Nachdem Waterfield und Van Brocklin das Team verließen, war es mit der großen Herrlichkeit in den kommenden Jahren aber erst mal vorbei. Zwar erreichten die Rams zwischen 1967 und 1989 wieder regelmäßig die Meisterrunde und gewannen von 1973 bis 1979 immer ihre Division, aber ins Endspiel zogen sie in dieser Zeit nur einmal ein. Und das verloren sie in der Saison 1979 gegen die Pittsburgh Steelers (19:31). Zudem wurde die Konkurrenz in der eigenen Stadt immer größer. Mit den Meisterschaftstriumphen des Basketballklubs Los Angeles Lakers und des Baseballteams Los Angeles Dodgers sowie dem starken Medieninteresse an Eishockeystar Wayne Gretzky (*1961), der für die Los Angeles Kings spielte, nahm die Popularität der Rams in den 1980ern stark ab.

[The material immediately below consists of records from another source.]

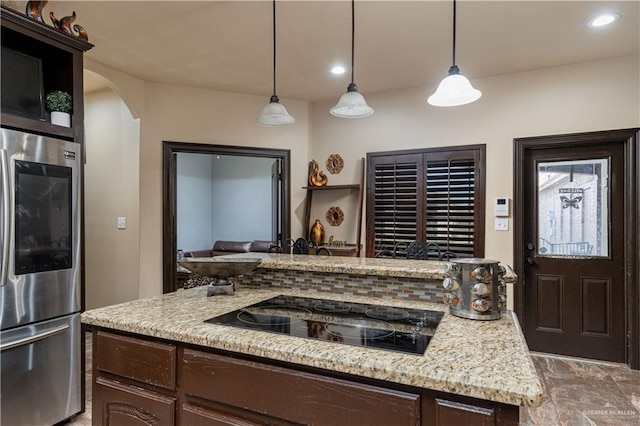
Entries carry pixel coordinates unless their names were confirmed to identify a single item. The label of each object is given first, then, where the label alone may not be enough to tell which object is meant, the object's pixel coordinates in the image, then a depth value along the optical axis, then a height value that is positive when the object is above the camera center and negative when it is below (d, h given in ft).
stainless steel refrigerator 6.56 -1.20
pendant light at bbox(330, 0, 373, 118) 7.12 +2.17
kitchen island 2.96 -1.48
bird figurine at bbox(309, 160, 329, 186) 14.40 +1.54
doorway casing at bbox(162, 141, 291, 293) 12.80 +0.56
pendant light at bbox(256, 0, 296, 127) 7.99 +2.21
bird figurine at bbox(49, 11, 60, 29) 7.55 +4.01
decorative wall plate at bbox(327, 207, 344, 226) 14.46 +0.01
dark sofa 19.52 -1.73
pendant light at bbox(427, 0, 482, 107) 5.94 +2.07
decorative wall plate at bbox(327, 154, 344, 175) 14.37 +2.06
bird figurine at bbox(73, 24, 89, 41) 7.97 +4.00
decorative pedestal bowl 5.61 -0.82
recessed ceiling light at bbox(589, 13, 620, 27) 8.34 +4.55
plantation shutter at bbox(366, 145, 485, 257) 12.25 +0.56
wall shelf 13.76 +0.61
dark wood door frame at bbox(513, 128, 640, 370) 10.34 -0.04
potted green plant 7.64 +2.28
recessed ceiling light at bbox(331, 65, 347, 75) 11.26 +4.56
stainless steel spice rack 4.33 -0.87
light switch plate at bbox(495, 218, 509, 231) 11.80 -0.26
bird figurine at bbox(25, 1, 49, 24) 7.11 +3.99
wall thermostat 11.77 +0.34
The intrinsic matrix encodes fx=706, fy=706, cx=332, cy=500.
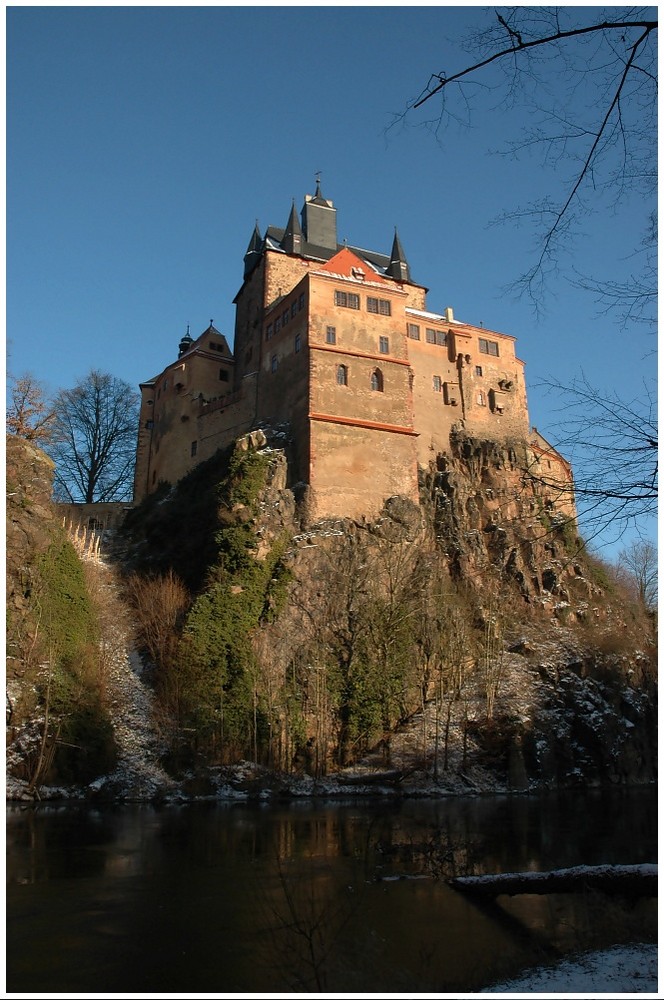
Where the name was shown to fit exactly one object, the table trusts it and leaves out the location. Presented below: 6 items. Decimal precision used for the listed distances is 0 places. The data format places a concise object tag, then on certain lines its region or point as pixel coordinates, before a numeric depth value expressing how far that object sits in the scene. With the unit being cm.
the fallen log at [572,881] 941
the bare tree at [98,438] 4956
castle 3569
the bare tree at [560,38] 441
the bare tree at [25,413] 2950
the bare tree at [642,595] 2559
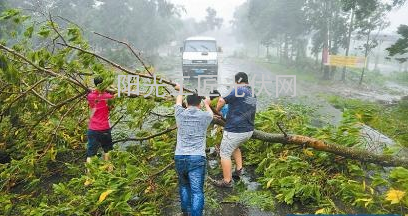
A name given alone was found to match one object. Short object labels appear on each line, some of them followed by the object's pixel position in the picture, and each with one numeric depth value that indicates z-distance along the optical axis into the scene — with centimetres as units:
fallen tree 550
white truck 1923
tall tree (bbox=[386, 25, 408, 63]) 1249
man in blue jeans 422
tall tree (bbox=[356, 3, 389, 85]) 2131
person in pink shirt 561
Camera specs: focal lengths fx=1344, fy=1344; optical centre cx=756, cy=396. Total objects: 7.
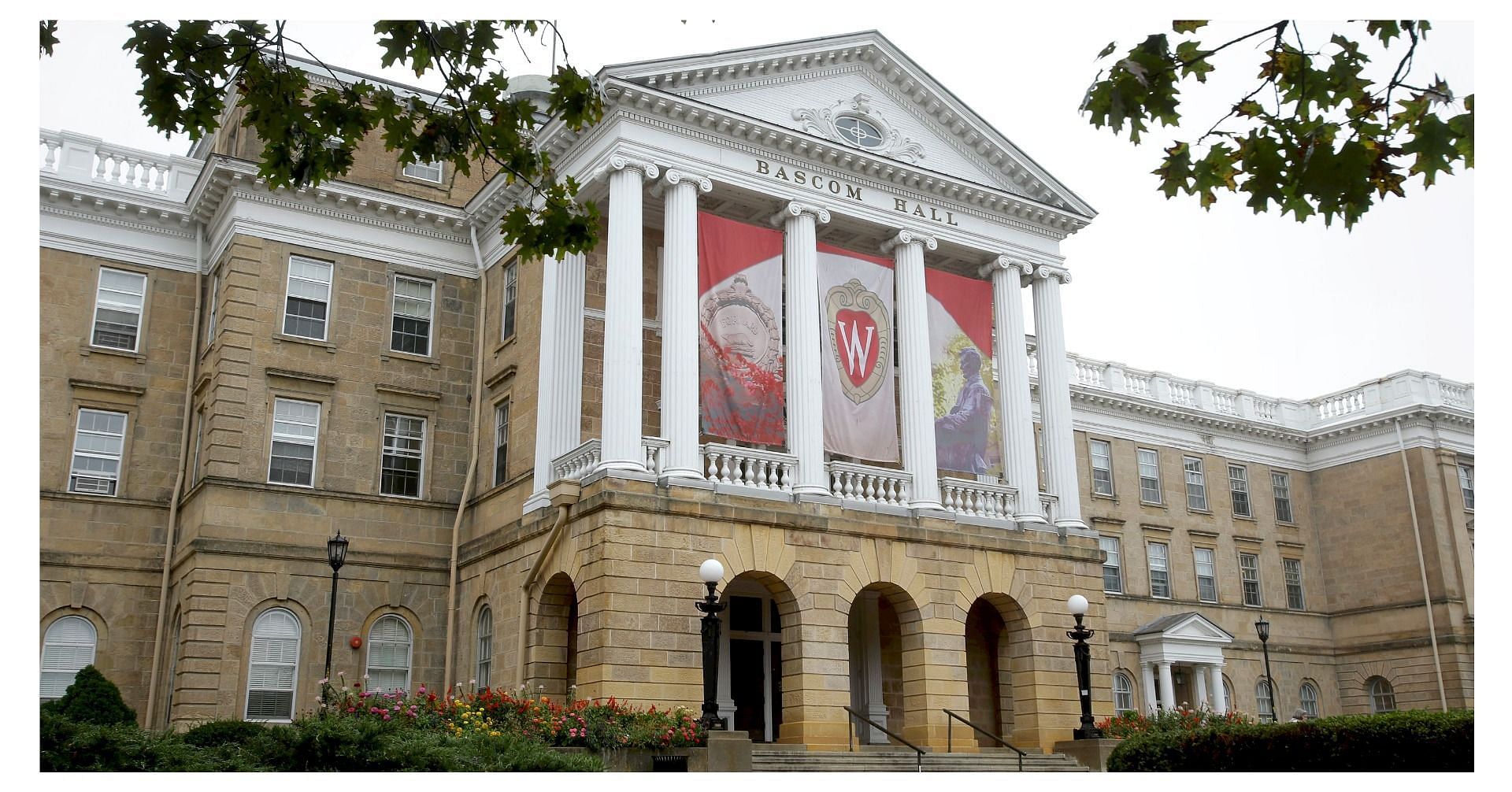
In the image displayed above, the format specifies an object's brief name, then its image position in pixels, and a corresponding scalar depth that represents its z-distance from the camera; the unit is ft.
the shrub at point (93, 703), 73.92
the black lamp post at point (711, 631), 64.28
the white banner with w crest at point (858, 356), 82.53
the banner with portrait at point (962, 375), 87.04
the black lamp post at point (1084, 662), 77.56
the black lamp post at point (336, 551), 71.10
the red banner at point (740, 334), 78.64
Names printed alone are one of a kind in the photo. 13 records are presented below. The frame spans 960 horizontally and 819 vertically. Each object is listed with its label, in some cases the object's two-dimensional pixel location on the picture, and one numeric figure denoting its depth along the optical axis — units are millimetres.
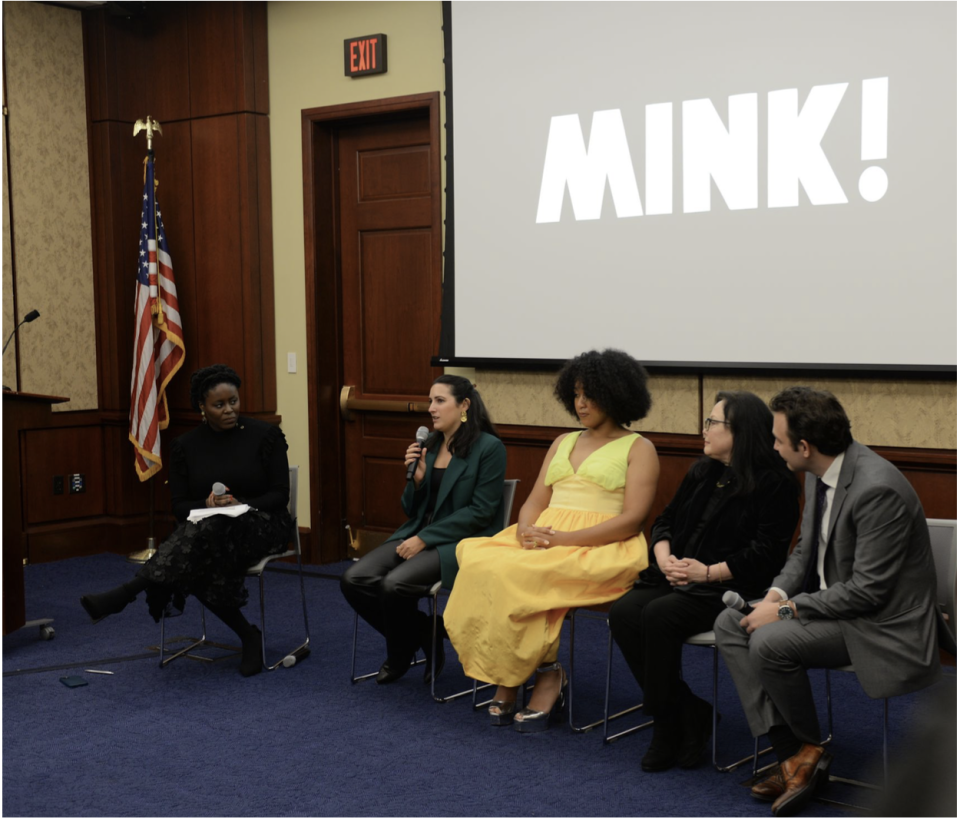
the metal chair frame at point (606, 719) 3532
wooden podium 4645
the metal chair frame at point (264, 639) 4367
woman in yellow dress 3588
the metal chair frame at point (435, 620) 3985
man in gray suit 2920
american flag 6344
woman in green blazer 4055
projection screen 4184
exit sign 5805
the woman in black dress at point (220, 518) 4215
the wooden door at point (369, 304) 5953
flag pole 6387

Es folgte ein weiterer Umzug. Diesmal ging es 1995 nach St. Louis im US-Bundesstaat Missouri. Diese Stadt hatte ihr NFL-Team 1988 an Arizona verloren (mehr dazu in Kapitel #4). Reeves war 1971 verstorben, die Rams waren zu dieser Zeit in den Händen von Georgia Frontiere (*1927, †2008), der Witwe von Carroll Rosenbloom (*1907; †1979), der die Rams 1972 übernahm, nachdem ihm zuvor bereits die Baltimore Colts gehörten (siehe Kapitel #2). Und auch sie hatte Glück, dass das Team in der neuen Heimat schnell in die Erfolgsspur kam. In der Saison 1999 gewannen die St. Louis Rams den Super Bowl. Bekannt waren sie damals als »Greatest Show on Turf« (Die größte Show auf Rasen). Das schnelle, aggressive Angriffsspiel überragte ligaweit alles. Nach einem weiteren Einzug in den Super Bowl der Saison 2001, der aber gegen die New England Patriots verloren ging (17:20), schlug wieder der »Rams-Fluch« zu. Man versank zurück im sportlichen Mittelmaß. Als sich 2008 Milliardär Stan Kroenke (*1947) die Rams krallte (siehe auch Kapitel #11), war ihr Schicksal erneut besiegelt. Der machte von Anfang keinen Hehl daraus, das Franchise zurück nach Los Angeles beordern zu wollen. Seit 2016 ist das Team tatsächlich zurück an der Pazifikküste. Und wieder ist der Start gelungen. In der Saison 2018 führte der Weg der Rams erneut bis in den Super Bowl, in dem man jedoch den Kürzeren zog. Wieder gegen die Patriots (3:13).